[STUDY MATERIAL]
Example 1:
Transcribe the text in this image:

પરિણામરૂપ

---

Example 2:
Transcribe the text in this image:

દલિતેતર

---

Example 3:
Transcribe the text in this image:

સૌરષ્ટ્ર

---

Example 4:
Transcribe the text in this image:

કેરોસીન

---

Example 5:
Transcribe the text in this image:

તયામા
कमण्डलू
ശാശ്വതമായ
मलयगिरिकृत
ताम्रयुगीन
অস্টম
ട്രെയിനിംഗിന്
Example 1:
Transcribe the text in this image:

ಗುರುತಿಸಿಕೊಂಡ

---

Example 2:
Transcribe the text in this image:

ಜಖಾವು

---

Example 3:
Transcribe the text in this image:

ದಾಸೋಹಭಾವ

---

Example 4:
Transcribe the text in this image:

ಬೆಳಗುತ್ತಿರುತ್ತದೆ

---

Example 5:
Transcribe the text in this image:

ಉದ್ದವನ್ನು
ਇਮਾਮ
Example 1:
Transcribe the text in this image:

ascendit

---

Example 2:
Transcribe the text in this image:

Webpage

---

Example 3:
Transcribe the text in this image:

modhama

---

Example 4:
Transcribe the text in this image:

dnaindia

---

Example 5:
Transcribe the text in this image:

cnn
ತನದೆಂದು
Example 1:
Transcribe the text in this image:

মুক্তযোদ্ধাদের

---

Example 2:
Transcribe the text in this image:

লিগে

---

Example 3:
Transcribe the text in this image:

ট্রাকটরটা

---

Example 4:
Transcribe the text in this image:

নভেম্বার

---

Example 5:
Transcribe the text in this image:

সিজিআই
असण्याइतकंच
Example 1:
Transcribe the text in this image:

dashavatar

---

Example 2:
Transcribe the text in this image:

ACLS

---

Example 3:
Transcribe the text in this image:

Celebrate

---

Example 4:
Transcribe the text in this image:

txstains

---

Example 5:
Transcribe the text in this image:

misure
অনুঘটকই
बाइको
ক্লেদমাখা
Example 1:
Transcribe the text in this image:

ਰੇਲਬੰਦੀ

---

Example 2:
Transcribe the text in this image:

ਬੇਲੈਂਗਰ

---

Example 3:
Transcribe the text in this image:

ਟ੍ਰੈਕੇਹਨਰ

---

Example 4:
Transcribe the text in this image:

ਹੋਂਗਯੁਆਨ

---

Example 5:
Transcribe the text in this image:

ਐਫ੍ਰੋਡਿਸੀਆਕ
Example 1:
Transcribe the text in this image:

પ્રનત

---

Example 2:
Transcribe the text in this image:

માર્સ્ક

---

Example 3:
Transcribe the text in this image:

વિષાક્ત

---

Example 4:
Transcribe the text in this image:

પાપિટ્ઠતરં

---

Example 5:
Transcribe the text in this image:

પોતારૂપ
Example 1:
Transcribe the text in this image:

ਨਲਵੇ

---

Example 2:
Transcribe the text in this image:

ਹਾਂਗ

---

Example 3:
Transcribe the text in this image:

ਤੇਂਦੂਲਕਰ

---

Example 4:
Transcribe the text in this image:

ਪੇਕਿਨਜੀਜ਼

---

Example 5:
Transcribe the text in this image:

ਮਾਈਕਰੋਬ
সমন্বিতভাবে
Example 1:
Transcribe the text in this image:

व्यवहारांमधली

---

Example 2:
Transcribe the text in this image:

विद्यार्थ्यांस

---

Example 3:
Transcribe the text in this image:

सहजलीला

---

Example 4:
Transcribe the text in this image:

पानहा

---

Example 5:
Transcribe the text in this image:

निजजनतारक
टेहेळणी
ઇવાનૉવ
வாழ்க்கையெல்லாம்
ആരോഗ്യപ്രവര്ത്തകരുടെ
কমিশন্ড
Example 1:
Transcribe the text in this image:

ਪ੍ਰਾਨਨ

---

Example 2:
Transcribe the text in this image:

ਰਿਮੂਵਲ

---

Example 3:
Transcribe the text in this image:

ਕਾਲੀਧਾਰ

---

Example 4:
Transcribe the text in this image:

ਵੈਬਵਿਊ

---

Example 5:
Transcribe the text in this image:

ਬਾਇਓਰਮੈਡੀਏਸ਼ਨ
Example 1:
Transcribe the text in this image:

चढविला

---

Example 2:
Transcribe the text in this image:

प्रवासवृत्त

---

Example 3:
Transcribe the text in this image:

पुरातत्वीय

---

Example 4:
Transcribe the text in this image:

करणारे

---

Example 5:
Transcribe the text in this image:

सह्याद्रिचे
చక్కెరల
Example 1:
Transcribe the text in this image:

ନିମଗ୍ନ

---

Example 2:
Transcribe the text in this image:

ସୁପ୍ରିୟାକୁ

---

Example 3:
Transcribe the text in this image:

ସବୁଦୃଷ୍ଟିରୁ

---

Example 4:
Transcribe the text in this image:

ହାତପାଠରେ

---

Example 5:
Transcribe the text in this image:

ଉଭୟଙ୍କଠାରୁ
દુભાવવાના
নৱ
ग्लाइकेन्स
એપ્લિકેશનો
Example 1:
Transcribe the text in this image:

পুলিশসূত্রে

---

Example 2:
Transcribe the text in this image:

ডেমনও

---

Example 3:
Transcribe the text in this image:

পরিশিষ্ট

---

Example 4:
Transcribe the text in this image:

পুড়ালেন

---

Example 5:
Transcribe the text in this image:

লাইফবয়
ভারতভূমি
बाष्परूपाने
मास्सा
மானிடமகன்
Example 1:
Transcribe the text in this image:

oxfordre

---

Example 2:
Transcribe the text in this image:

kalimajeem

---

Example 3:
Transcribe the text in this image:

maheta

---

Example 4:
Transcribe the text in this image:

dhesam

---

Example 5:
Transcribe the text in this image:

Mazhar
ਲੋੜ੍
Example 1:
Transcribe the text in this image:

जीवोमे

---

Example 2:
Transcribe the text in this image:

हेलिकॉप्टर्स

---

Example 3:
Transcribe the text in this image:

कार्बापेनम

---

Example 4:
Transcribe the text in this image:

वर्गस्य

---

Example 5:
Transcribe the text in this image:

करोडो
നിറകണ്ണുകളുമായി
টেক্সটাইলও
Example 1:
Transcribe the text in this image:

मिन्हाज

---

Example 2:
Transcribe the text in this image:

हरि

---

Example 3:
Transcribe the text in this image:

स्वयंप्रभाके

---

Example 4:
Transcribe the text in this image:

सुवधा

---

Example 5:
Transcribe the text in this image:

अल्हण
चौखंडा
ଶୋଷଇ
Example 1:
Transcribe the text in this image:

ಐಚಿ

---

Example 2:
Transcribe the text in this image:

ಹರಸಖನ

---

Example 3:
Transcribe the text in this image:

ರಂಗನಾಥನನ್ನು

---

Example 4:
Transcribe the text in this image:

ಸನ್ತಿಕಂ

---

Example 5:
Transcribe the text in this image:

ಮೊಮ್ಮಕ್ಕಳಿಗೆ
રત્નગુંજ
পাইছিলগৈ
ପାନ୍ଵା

[YOUR GOAL] All of the records above are to be returned exactly as they stand.

[OUTPUT BELOW]
Example 1:
Transcribe the text in this image:

પરિણામરૂપ

---

Example 2:
Transcribe the text in this image:

દલિતેતર

---

Example 3:
Transcribe the text in this image:

સૌરષ્ટ્ર

---

Example 4:
Transcribe the text in this image:

કેરોસીન

---

Example 5:
Transcribe the text in this image:

તયામા
कमण्डलू
ശാശ്വതമായ
मलयगिरिकृत
ताम्रयुगीन
অস্টম
ട്രെയിനിംഗിന്
Example 1:
Transcribe the text in this image:

ಗುರುತಿಸಿಕೊಂಡ

---

Example 2:
Transcribe the text in this image:

ಜಖಾವು

---

Example 3:
Transcribe the text in this image:

ದಾಸೋಹಭಾವ

---

Example 4:
Transcribe the text in this image:

ಬೆಳಗುತ್ತಿರುತ್ತದೆ

---

Example 5:
Transcribe the text in this image:

ಉದ್ದವನ್ನು
ਇਮਾਮ
Example 1:
Transcribe the text in this image:

ascendit

---

Example 2:
Transcribe the text in this image:

Webpage

---

Example 3:
Transcribe the text in this image:

modhama

---

Example 4:
Transcribe the text in this image:

dnaindia

---

Example 5:
Transcribe the text in this image:

cnn
ತನದೆಂದು
Example 1:
Transcribe the text in this image:

মুক্তযোদ্ধাদের

---

Example 2:
Transcribe the text in this image:

লিগে

---

Example 3:
Transcribe the text in this image:

ট্রাকটরটা

---

Example 4:
Transcribe the text in this image:

নভেম্বার

---

Example 5:
Transcribe the text in this image:

সিজিআই
असण्याइतकंच
Example 1:
Transcribe the text in this image:

dashavatar

---

Example 2:
Transcribe the text in this image:

ACLS

---

Example 3:
Transcribe the text in this image:

Celebrate

---

Example 4:
Transcribe the text in this image:

txstains

---

Example 5:
Transcribe the text in this image:

misure
অনুঘটকই
बाइको
ক্লেদমাখা
Example 1:
Transcribe the text in this image:

ਰੇਲਬੰਦੀ

---

Example 2:
Transcribe the text in this image:

ਬੇਲੈਂਗਰ

---

Example 3:
Transcribe the text in this image:

ਟ੍ਰੈਕੇਹਨਰ

---

Example 4:
Transcribe the text in this image:

ਹੋਂਗਯੁਆਨ

---

Example 5:
Transcribe the text in this image:

ਐਫ੍ਰੋਡਿਸੀਆਕ
Example 1:
Transcribe the text in this image:

પ્રનત

---

Example 2:
Transcribe the text in this image:

માર્સ્ક

---

Example 3:
Transcribe the text in this image:

વિષાક્ત

---

Example 4:
Transcribe the text in this image:

પાપિટ્ઠતરં

---

Example 5:
Transcribe the text in this image:

પોતારૂપ
Example 1:
Transcribe the text in this image:

ਨਲਵੇ

---

Example 2:
Transcribe the text in this image:

ਹਾਂਗ

---

Example 3:
Transcribe the text in this image:

ਤੇਂਦੂਲਕਰ

---

Example 4:
Transcribe the text in this image:

ਪੇਕਿਨਜੀਜ਼

---

Example 5:
Transcribe the text in this image:

ਮਾਈਕਰੋਬ
সমন্বিতভাবে
Example 1:
Transcribe the text in this image:

व्यवहारांमधली

---

Example 2:
Transcribe the text in this image:

विद्यार्थ्यांस

---

Example 3:
Transcribe the text in this image:

सहजलीला

---

Example 4:
Transcribe the text in this image:

पानहा

---

Example 5:
Transcribe the text in this image:

निजजनतारक
टेहेळणी
ઇવાનૉવ
வாழ்க்கையெல்லாம்
ആരോഗ്യപ്രവര്ത്തകരുടെ
কমিশন্ড
Example 1:
Transcribe the text in this image:

ਪ੍ਰਾਨਨ

---

Example 2:
Transcribe the text in this image:

ਰਿਮੂਵਲ

---

Example 3:
Transcribe the text in this image:

ਕਾਲੀਧਾਰ

---

Example 4:
Transcribe the text in this image:

ਵੈਬਵਿਊ

---

Example 5:
Transcribe the text in this image:

ਬਾਇਓਰਮੈਡੀਏਸ਼ਨ
Example 1:
Transcribe the text in this image:

चढविला

---

Example 2:
Transcribe the text in this image:

प्रवासवृत्त

---

Example 3:
Transcribe the text in this image:

पुरातत्वीय

---

Example 4:
Transcribe the text in this image:

करणारे

---

Example 5:
Transcribe the text in this image:

सह्याद्रिचे
చక్కెరల
Example 1:
Transcribe the text in this image:

ନିମଗ୍ନ

---

Example 2:
Transcribe the text in this image:

ସୁପ୍ରିୟାକୁ

---

Example 3:
Transcribe the text in this image:

ସବୁଦୃଷ୍ଟିରୁ

---

Example 4:
Transcribe the text in this image:

ହାତପାଠରେ

---

Example 5:
Transcribe the text in this image:

ଉଭୟଙ୍କଠାରୁ
દુભાવવાના
নৱ
ग्लाइकेन्स
એપ્લિકેશનો
Example 1:
Transcribe the text in this image:

পুলিশসূত্রে

---

Example 2:
Transcribe the text in this image:

ডেমনও

---

Example 3:
Transcribe the text in this image:

পরিশিষ্ট

---

Example 4:
Transcribe the text in this image:

পুড়ালেন

---

Example 5:
Transcribe the text in this image:

লাইফবয়
ভারতভূমি
बाष्परूपाने
मास्सा
மானிடமகன்
Example 1:
Transcribe the text in this image:

oxfordre

---

Example 2:
Transcribe the text in this image:

kalimajeem

---

Example 3:
Transcribe the text in this image:

maheta

---

Example 4:
Transcribe the text in this image:

dhesam

---

Example 5:
Transcribe the text in this image:

Mazhar
ਲੋੜ੍
Example 1:
Transcribe the text in this image:

जीवोमे

---

Example 2:
Transcribe the text in this image:

हेलिकॉप्टर्स

---

Example 3:
Transcribe the text in this image:

कार्बापेनम

---

Example 4:
Transcribe the text in this image:

वर्गस्य

---

Example 5:
Transcribe the text in this image:

करोडो
നിറകണ്ണുകളുമായി
টেক্সটাইলও
Example 1:
Transcribe the text in this image:

मिन्हाज

---

Example 2:
Transcribe the text in this image:

हरि

---

Example 3:
Transcribe the text in this image:

स्वयंप्रभाके

---

Example 4:
Transcribe the text in this image:

सुवधा

---

Example 5:
Transcribe the text in this image:

अल्हण
चौखंडा
ଶୋଷଇ
Example 1:
Transcribe the text in this image:

ಐಚಿ

---

Example 2:
Transcribe the text in this image:

ಹರಸಖನ

---

Example 3:
Transcribe the text in this image:

ರಂಗನಾಥನನ್ನು

---

Example 4:
Transcribe the text in this image:

ಸನ್ತಿಕಂ

---

Example 5:
Transcribe the text in this image:

ಮೊಮ್ಮಕ್ಕಳಿಗೆ
રત્નગુંજ
পাইছিলগৈ
ପାନ୍ଵା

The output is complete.